Sunday, 19 May 2013

More on Musashi's Monkey

Not by Musashi, but by a contemporay; Kano Sansetsu (1589-1651) indulges
 his humorous side with this monkey.

I have written a little on Musashi's monkey design (& Part 2) before, but seeing Kano Sansetsu's version of the theme was too good an opportunity to miss. It reminded me of the mention Musashi makes of the shuko, or Autumn monkey. 

The admonition he gives in the sections in both Gorin no Sho and Hyoho 35 Gokajo (35 Articles on Strategy) is not to stretch out the arms in striking, and so the natural assumption (and one followed by the first few translators of A Book of Five Rings) is that it referred to the a short-armed monkey, such as the native Japanese macaque. 

I thought so too, but the puzzling question was the use of the term 'Autumn monkey', and several theories have been advanced as to the reason for this. None of them are entirely convincing, but as it was obviously a reference to a short-armed monkey, that didn't seem to matter all that much.

But when it comes to symbolism, all is not as it seems. Although there is a rich tradition of monkey lore in Japan, much of this is related to Shinto traditions, and is quite explicitly attached to specific deities enshrined in particular locations.  Given Musashi's links with aspects of culture related to Buddhism, and especially Zen, it seems more likely that he would be drawing from this tradition. His paintings at Toji Temple in Kyoto date from quite early in his career, long before his time in Kumamoto, and it is possible that he had seen or at least heard of the paintings by Hasegawa Tohaku.

Tohaku's 'Monkey Reaching for the Moon'
in Konchi-in
There are several similar versions of these works, held by different paintings around Kyoto. The only one still in situ is in Konchi-in in the Nanzenji temple complex, and it was moved there some time after the painter's death.  Others are owned by Ryosen-an and Shokokuji. 

The fur of the monkey was painted with a brush with split bamboo 'hairs' to create the scratchy, fuzzy appearance, and in this we can see his indebtedness to the work of Mu Qi (Mokkei), the Chinese painter, whose works had been brought to Japan (and kept at Daitokuji Temple in Kyoto) some two hundred+ years previously.
Mu Qi
Hasegawa Tohaku

We have evidence of Musashi using the image of a gibbon reaching for the moon in his art (in the fittings for a sword), so it seems possible that this is the shuko, rather than the short-armed type. Given the fate of the monkey that stretched out for the moon (it came to an unhappy end) this can clearly serve as a warning of the dangers of so doing. But still, the use of the term Autumn monkey was puzzling. Why Autumn? The answer is, of course, obvious if you think a little more widely. If any season was associated with the moon, it would be Autumn; after all, this was when the yearly moon viewing festival was held.

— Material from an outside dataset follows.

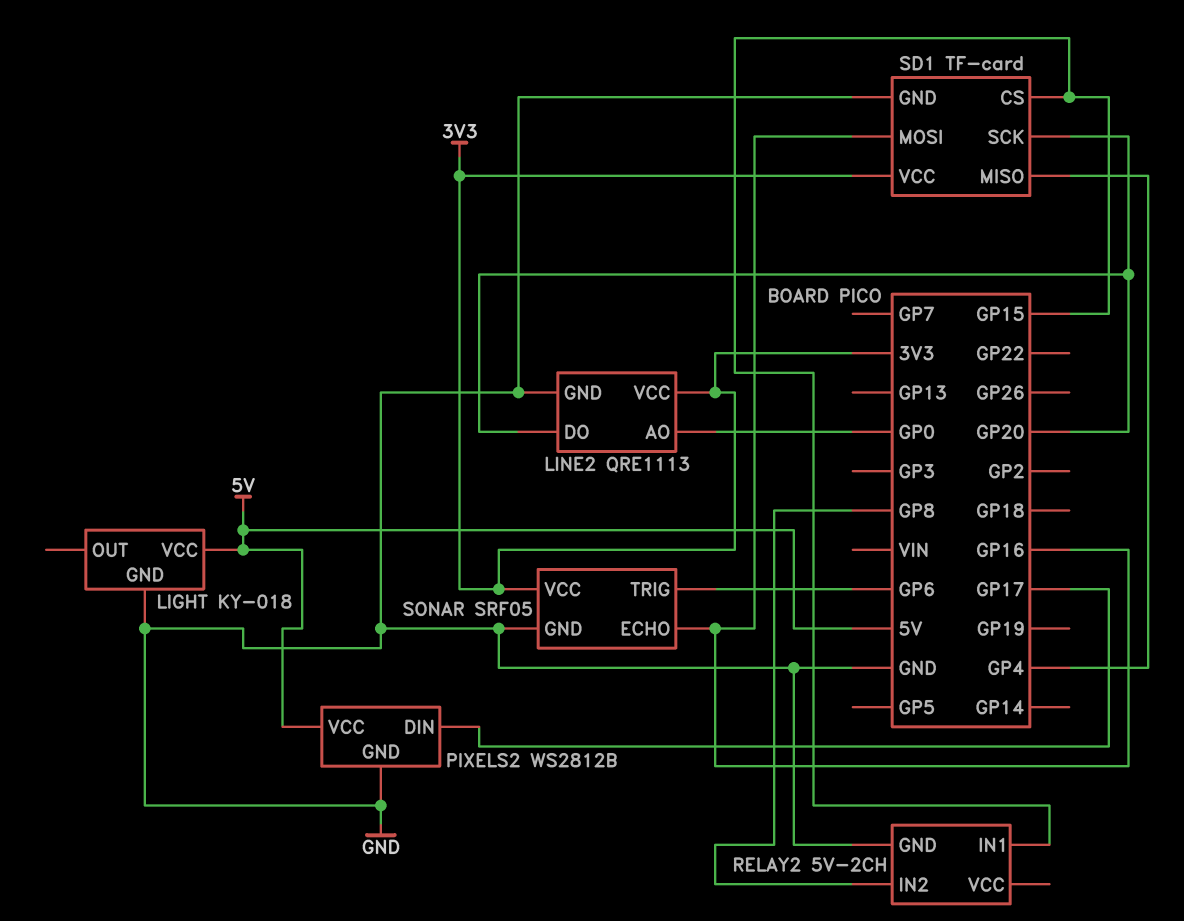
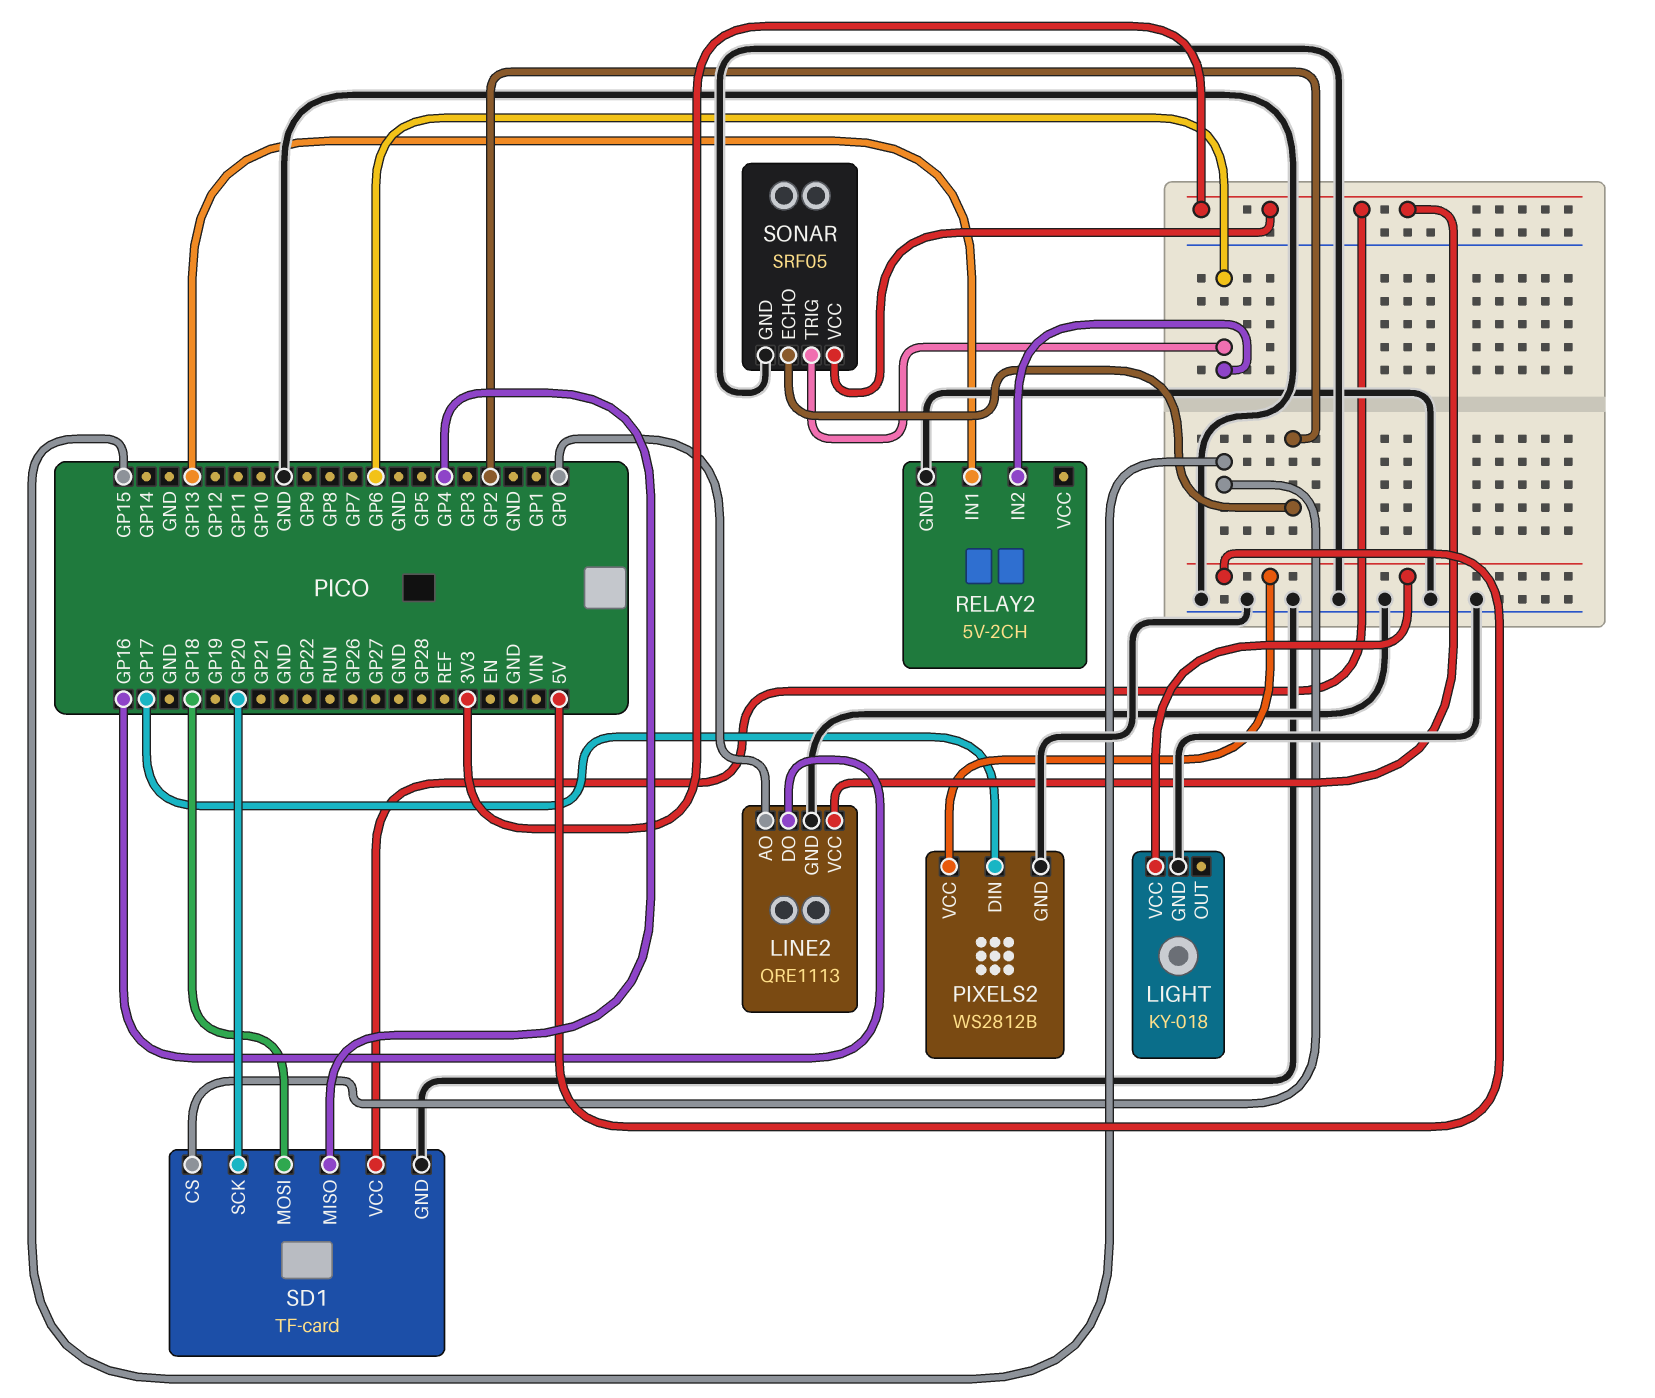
LINE2 pin DO: GP20 -> GP16
RELAY2 pin IN1: GP15 -> GP13
RELAY2 pin IN2: GP8 -> GP6
SD1 pin MOSI: GP16 -> GP18
SONAR pin ECHO: GP16 -> GP2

In some circles, the viewers, like the monkey, would view the moon's reflection in the surface of a pond. It makes far more sense to associate the Autumn of Musashi's Autumn monkey with the moon, than with seasonal aspects of monkey behavior.

This suggests that a broader reading of symbols is important if we are to understand the range of meanings they hold. Much of the creativity in Japanese art is to be found in the way in which well-known motifs are reinterpreted, and the richness and layering of meaning is one of the pleasures of art – however limited one's knowledge may be, there is a little thrill when you identify the origins of an image. Oblique references are common and are part of the way knowledge and experience are presented – being able to unpack references enriches the experience of art, offering new and alternative meanings, additional subtleties, and allows the receiver room for creative interpretation.

Traditionally, in Japan, clothes, accessories, plates and bowls, hanging scrolls etc. are all matched with the time of year, according to the motifs of the season – season being not just the major four seasons, but specific times of year, such as cherry blossom time or Boys Day. This is a well-recognized aspect of haiku, for example, but still features in everyday life as well as more artistic pursuits. Unlike the heavy-handed approach we see with festivals such as Halloween and Christmas, when it comes to seasonal decoration, these motifs were seen as the proper work of serious artists, and the cleverness and skill with which they used well-known motifs is a source of enjoyment throughout the year. Even at a simple level, this use of natural motifs is something that Japanese culture is attuned to in a way that western culture is not.
Sansetsu's monkey is also reaching for the
moon, but it is just out of the picture here.
So, for Musashi, using the image of a monkey as a teaching aid would have been the re-stating of a well-known image to students/readers who were used to seeing just such symbols in various guises. The majority of western readers have little familiarity with the original image – (although, indeed, the same assumptions have been made by Japanese commentators on this passage)... so sometimes the helpful gloss by the translator may not be so helpful after all.